Henry Lawson

Never, Never Land

By hut, homestead and shearing shed, By railroad, coach and track- By lonely graves where rest the dead, Up-Country and Out-Back: To where beneath the clustered stars The dreamy plains expand- My home lies wide a thousand miles In Never-Never Land. It lies beyond the farming belt, Wide wastes of scrub and plain, A blazing desert in the drought, A lake-land after rain; To the skyline sweeps the waving grass, Or whirls the scorching sand- A phantom land, a mystic realm! The Never-Never Land. Where lone Mount Desolation lies Mounts Dreadful and Despair- ‘Tis lost beneath the rainless skies In hopeless deserts there; It spreads nor-west by No-Man’s Land Where clouds are seldom seen To where the cattle stations lie Three hundred miles between.
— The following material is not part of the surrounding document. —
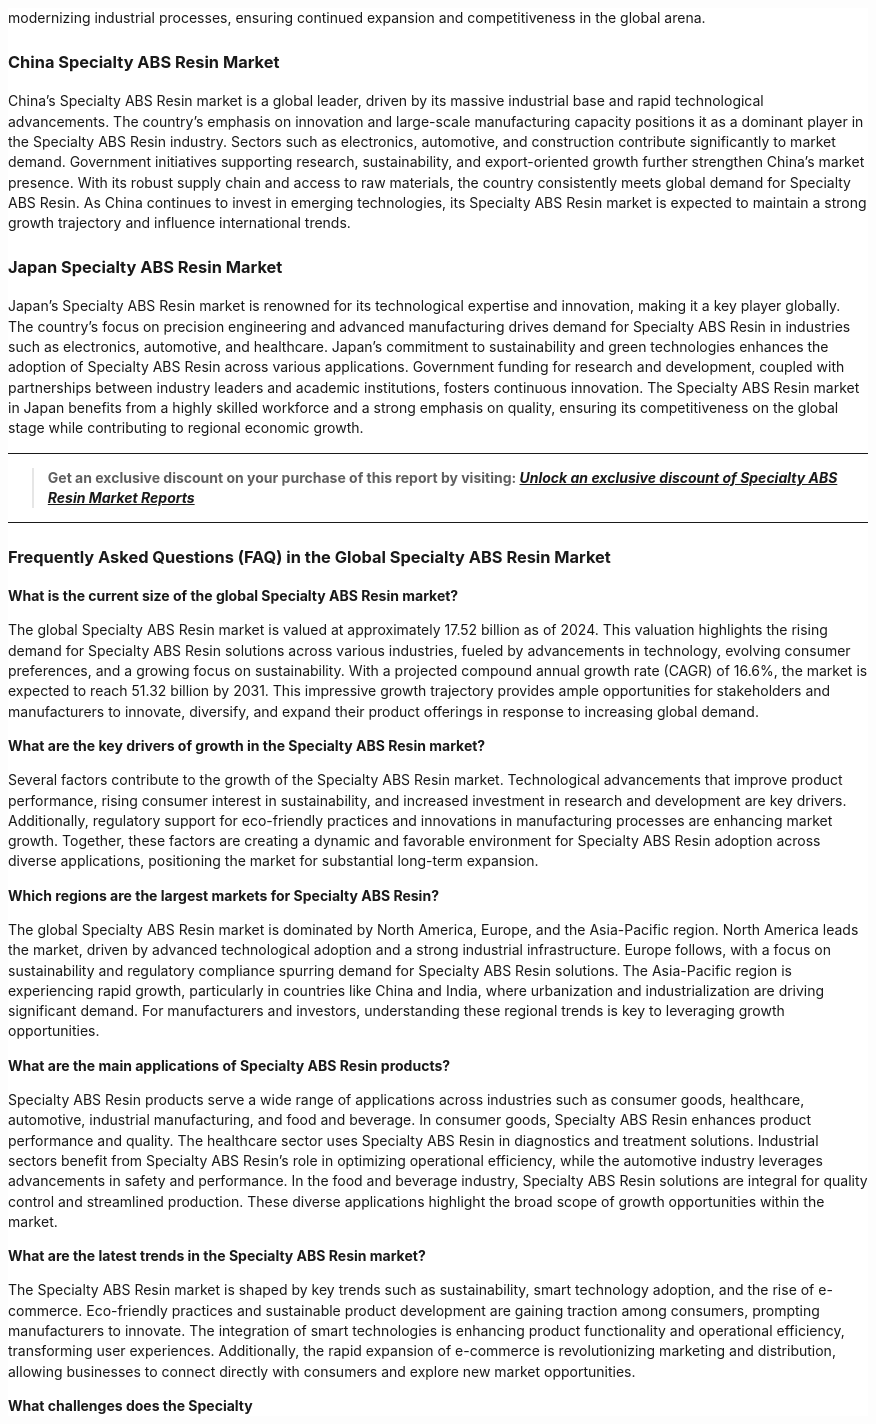 modernizing industrial processes, ensuring continued expansion and competitiveness in the global arena.</p><h3>China Specialty ABS Resin Market</h3><p>China&rsquo;s Specialty ABS Resin market is a global leader, driven by its massive industrial base and rapid technological advancements. The country&rsquo;s emphasis on innovation and large-scale manufacturing capacity positions it as a dominant player in the Specialty ABS Resin industry. Sectors such as electronics, automotive, and construction contribute significantly to market demand. Government initiatives supporting research, sustainability, and export-oriented growth further strengthen China&rsquo;s market presence. With its robust supply chain and access to raw materials, the country consistently meets global demand for Specialty ABS Resin. As China continues to invest in emerging technologies, its Specialty ABS Resin market is expected to maintain a strong growth trajectory and influence international trends.</p><h3>Japan Specialty ABS Resin Market</h3><p>Japan&rsquo;s Specialty ABS Resin market is renowned for its technological expertise and innovation, making it a key player globally. The country&rsquo;s focus on precision engineering and advanced manufacturing drives demand for Specialty ABS Resin in industries such as electronics, automotive, and healthcare. Japan&rsquo;s commitment to sustainability and green technologies enhances the adoption of Specialty ABS Resin across various applications. Government funding for research and development, coupled with partnerships between industry leaders and academic institutions, fosters continuous innovation. The Specialty ABS Resin market in Japan benefits from a highly skilled workforce and a strong emphasis on quality, ensuring its competitiveness on the global stage while contributing to regional economic growth.</p><hr /><blockquote><p><strong>Get an exclusive discount on your purchase of this report by visiting: <em><a href="://marketresearchpulse.com/ask-for-discount/10637?utm_source=Github&amp;utm_medium=0114">Unlock an exclusive discount of Specialty ABS Resin Market Reports</a></em>&nbsp;</strong></p></blockquote><hr /><h3>Frequently Asked Questions (FAQ) in the Global Specialty ABS Resin Market</h3><p><strong>What is the current size of the global Specialty ABS Resin market?</strong></p><p>The global Specialty ABS Resin market is valued at approximately 17.52 billion as of 2024. This valuation highlights the rising demand for Specialty ABS Resin solutions across various industries, fueled by advancements in technology, evolving consumer preferences, and a growing focus on sustainability. With a projected compound annual growth rate (CAGR) of 16.6%, the market is expected to reach 51.32 billion by 2031. This impressive growth trajectory provides ample opportunities for stakeholders and manufacturers to innovate, diversify, and expand their product offerings in response to increasing global demand.</p><p><strong>What are the key drivers of growth in the Specialty ABS Resin market?</strong></p><p>Several factors contribute to the growth of the Specialty ABS Resin market. Technological advancements that improve product performance, rising consumer interest in sustainability, and increased investment in research and development are key drivers. Additionally, regulatory support for eco-friendly practices and innovations in manufacturing processes are enhancing market growth. Together, these factors are creating a dynamic and favorable environment for Specialty ABS Resin adoption across diverse applications, positioning the market for substantial long-term expansion.</p><p><strong>Which regions are the largest markets for Specialty ABS Resin?</strong></p><p>The global Specialty ABS Resin market is dominated by North America, Europe, and the Asia-Pacific region. North America leads the market, driven by advanced technological adoption and a strong industrial infrastructure. Europe follows, with a focus on sustainability and regulatory compliance spurring demand for Specialty ABS Resin solutions. The Asia-Pacific region is experiencing rapid growth, particularly in countries like China and India, where urbanization and industrialization are driving significant demand. For manufacturers and investors, understanding these regional trends is key to leveraging growth opportunities.</p><p><strong>What are the main applications of Specialty ABS Resin products?</strong></p><p>Specialty ABS Resin products serve a wide range of applications across industries such as consumer goods, healthcare, automotive, industrial manufacturing, and food and beverage. In consumer goods, Specialty ABS Resin enhances product performance and quality. The healthcare sector uses Specialty ABS Resin in diagnostics and treatment solutions. Industrial sectors benefit from Specialty ABS Resin&rsquo;s role in optimizing operational efficiency, while the automotive industry leverages advancements in safety and performance. In the food and beverage industry, Specialty ABS Resin solutions are integral for quality control and streamlined production. These diverse applications highlight the broad scope of growth opportunities within the market.</p><p><strong>What are the latest trends in the Specialty ABS Resin market?</strong></p><p>The Specialty ABS Resin market is shaped by key trends such as sustainability, smart technology adoption, and the rise of e-commerce. Eco-friendly practices and sustainable product development are gaining traction among consumers, prompting manufacturers to innovate. The integration of smart technologies is enhancing product functionality and operational efficiency, transforming user experiences. Additionally, the rapid expansion of e-commerce is revolutionizing marketing and distribution, allowing businesses to connect directly with consumers and explore new market opportunities.</p><p><strong>What challenges does the Specialty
The drovers of the Great Stock Routes The strange Gulf country Know Where, travelling from the southern droughts, The big lean bullocks go; And camped by night where plains lie wide, Like some old ocean’s bed, The watchmen in the starlight ride Round fifteen hundred head. Lest in the city I forget True mateship after all, My water-bag and billy yet Are hanging on the wall; And I, to save my soul again, Would tramp to sunsets grand With sad-eyed mates across the plain In Never-Never Land.